A TPC-DS like benchmark for Apache Impala
The official and latest TPC-DS tools and specification can be found at tpc.org
Step 0: Environment Setup
Install Java JDK and Maven if need be:
sudo yum -y install java-1.8.0-openjdk-devel maven
Install the necessary development tools:
sudo yum -y install git gcc make flex bison byacc curl unzip patch
Step 1: Generate Data
Data generation is done via a MapReduce wrapper around TPC-DS
tpcds-gen/README.md for more details on the commands to generate the flat files.
Step 2: Load Data
Adjust the source/text and target/Parquet schema names and flat file paths in the sql files found in the
scripts/ directory. See the comments at the top of each.

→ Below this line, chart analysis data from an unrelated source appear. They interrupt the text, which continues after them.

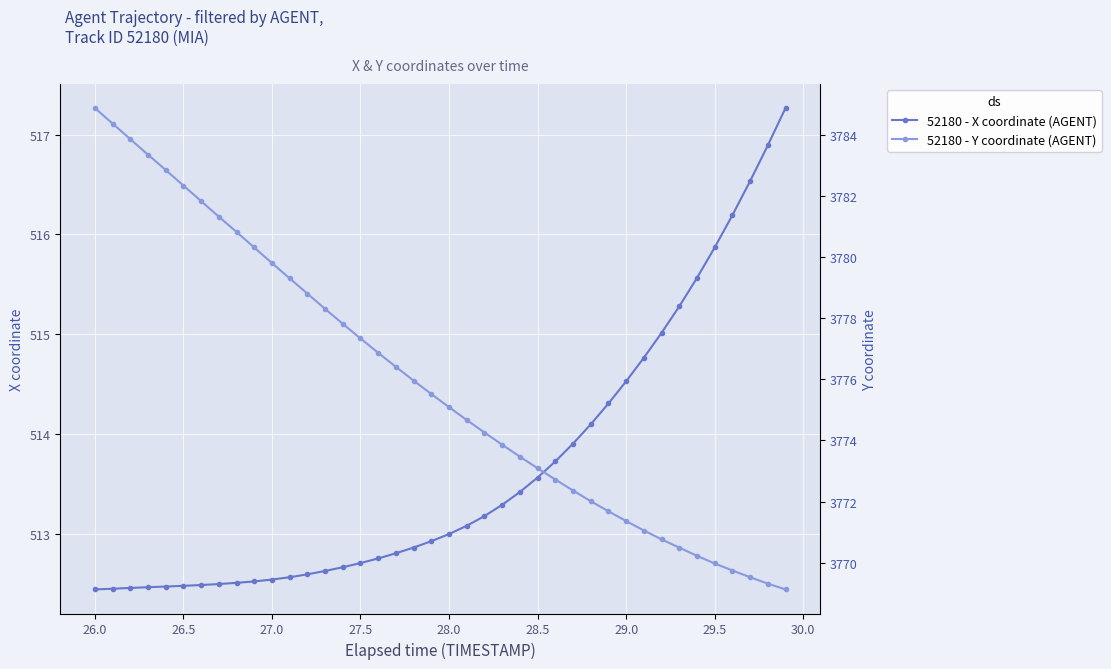

Is it true that 52180 - X coordinate (AGENT) equals 252.9 at 29.0?

False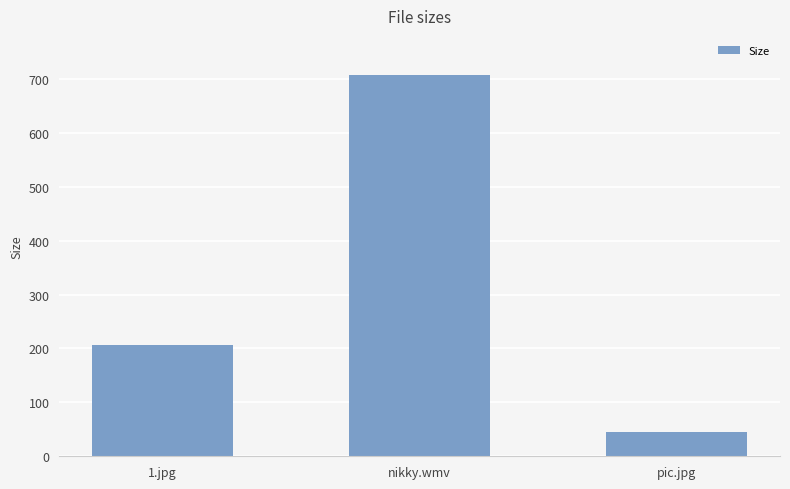

What is the value of the 1st bar from the left?

205.7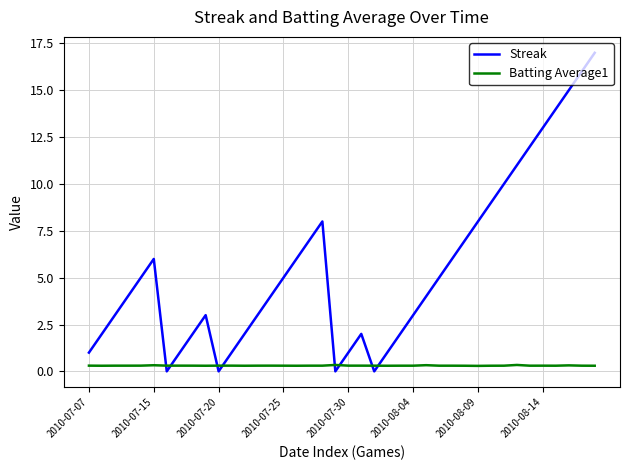

Which series ends up on top after the final intersection of Streak and Batting Average1?

Streak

Create external text file tables:
impala-shell -f impala-external.sql
Create Parquet tables:
impala-shell -f impala-parquet.sql
Load Parquet tables and compute stats:
impala-shell -f impala-insert.sql
Step 3: Run Queries
Sample queries from the 10TB scale factor can be found in the
queries/ directory. The
query-templates/ directory contains the Apache Impala TPC-DS query templates which can be used with
dsqgen (found in the official TPC-DS tools) to generate queries for other scale factors or to generate more queries with different substitution variables.